Tu veux peut-être une serviette pour t’aider à cirer tes propres chaussures ? me lance-t-il.

           Je ne rétorque pas à cette pique puérile. Que Sulyvan le veuille ou non, les pythies des âmes sont des êtres particulièrement puissants. Seul un pouvoir elfique et ancestral peut lever les protections qu’elles posent sur leurs objets.

           Autrement dit, le philtre d’amour est hors de portée. Sauf si un descendant d’elfe m’accompagne.

— Et puis, les Pythies des Âmes ne sont pas si douées que ça, grommelle Sulyvan en haussant les sourcils. Lors de la guerre, l’an dernier, l’une d’entre elles s’est prise une flèche et est tombée d’un dragon. Tu parles d’une mort pourrie.

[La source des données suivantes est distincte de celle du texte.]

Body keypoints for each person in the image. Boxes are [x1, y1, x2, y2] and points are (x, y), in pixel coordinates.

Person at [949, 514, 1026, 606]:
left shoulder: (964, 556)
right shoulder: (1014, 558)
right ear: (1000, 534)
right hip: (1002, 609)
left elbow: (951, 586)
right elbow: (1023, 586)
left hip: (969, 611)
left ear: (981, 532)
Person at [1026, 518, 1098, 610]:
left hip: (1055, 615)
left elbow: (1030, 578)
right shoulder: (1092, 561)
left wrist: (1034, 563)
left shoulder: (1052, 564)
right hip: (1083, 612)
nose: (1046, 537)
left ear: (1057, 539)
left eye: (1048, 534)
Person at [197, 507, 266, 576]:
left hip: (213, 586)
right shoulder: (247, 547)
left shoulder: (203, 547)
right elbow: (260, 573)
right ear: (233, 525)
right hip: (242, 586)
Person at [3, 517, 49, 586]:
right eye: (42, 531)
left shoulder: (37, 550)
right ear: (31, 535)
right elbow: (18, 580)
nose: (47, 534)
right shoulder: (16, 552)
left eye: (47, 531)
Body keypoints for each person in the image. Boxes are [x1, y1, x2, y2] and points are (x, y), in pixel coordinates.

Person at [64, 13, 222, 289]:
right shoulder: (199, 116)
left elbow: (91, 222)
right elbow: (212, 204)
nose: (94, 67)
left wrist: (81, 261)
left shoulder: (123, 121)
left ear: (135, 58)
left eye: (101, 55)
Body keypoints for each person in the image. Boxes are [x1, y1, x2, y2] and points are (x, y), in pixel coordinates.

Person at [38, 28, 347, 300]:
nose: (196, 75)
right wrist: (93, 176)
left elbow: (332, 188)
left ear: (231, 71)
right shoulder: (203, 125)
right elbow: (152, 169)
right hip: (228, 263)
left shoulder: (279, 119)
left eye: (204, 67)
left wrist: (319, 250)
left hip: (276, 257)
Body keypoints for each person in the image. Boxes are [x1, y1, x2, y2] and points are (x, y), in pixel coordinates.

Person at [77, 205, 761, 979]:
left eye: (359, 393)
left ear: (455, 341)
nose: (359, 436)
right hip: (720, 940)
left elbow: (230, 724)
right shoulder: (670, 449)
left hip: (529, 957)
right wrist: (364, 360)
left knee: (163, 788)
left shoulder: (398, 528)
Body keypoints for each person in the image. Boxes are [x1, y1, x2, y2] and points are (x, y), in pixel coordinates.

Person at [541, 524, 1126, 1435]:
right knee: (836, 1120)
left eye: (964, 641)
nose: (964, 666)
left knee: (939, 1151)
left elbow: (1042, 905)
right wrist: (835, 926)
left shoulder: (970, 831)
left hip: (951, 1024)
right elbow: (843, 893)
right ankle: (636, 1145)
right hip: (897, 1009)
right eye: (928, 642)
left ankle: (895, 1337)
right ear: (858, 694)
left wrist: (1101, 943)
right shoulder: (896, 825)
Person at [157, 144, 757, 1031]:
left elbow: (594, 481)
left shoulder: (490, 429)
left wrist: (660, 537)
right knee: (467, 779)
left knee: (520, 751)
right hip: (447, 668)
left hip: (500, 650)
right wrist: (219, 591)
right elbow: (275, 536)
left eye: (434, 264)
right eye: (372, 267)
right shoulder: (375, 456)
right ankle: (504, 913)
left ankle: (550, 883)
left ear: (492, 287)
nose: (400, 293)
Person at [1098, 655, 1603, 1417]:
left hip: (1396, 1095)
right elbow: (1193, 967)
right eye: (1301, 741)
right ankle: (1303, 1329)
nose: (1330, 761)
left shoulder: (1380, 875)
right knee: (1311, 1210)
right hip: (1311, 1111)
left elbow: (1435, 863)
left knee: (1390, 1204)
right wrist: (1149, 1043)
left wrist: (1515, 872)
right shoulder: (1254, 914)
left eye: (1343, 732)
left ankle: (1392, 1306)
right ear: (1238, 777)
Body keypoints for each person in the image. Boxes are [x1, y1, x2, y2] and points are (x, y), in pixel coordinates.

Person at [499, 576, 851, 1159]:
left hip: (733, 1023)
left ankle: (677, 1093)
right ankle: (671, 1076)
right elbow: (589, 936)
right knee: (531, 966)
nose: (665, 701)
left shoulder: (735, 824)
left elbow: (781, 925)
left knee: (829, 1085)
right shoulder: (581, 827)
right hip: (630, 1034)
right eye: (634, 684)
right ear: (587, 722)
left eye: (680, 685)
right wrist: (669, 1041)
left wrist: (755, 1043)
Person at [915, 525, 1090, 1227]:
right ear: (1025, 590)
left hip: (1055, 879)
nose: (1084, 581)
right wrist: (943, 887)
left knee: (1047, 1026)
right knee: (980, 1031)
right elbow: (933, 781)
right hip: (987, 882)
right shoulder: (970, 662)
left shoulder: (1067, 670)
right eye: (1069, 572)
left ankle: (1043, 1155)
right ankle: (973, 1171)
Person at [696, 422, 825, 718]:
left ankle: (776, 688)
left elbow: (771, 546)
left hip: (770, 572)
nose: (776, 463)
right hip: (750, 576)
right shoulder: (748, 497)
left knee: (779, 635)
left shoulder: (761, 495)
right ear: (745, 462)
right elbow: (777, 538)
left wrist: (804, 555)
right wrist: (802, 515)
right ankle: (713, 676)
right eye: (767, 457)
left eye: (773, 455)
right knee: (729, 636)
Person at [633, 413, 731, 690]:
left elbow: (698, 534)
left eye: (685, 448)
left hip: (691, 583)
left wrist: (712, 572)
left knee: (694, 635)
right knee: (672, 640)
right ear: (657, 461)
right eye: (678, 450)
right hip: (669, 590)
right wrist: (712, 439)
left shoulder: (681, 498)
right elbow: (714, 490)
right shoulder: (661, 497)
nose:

De qui parles-tu ? je demande en fronçant les sourcils.

— Nime.

           J’acquiesce doucement.

           Récemment, j’ai souvent entendu son nom au détour de conversation. Beaucoup la croient morte, tuée dans une affreuse bataille. La vérité est que Nime n’a jamais été doté de la capacité de mourir.

           Je me demande bien ce qui l’a poussée à faire croire le contraire.

           Je respecterai son secret.

— Certaines sont plus résistantes que d’autres, je suppose, j’élude pour toute réponse.

           Il ne dit rien, continuant de s’affairer autour du talisman.

— Alors ? j’insiste au bout d’un moment. Serais-tu prêt à défier une Pythie des Âmes, toi qui les crois trop faibles ?

           Sulyvan esquisse un sourire taquin. Mais ce n’est pas lui qui gronde soudain : 

— J’en suis.

           Nos trois têtes se tournent vers Gojo. Il me fixe avec hargne lorsqu’il tonne : 

— Jamais je ne cracherai sur l’opportunité de tuer une Pythie des Âmes.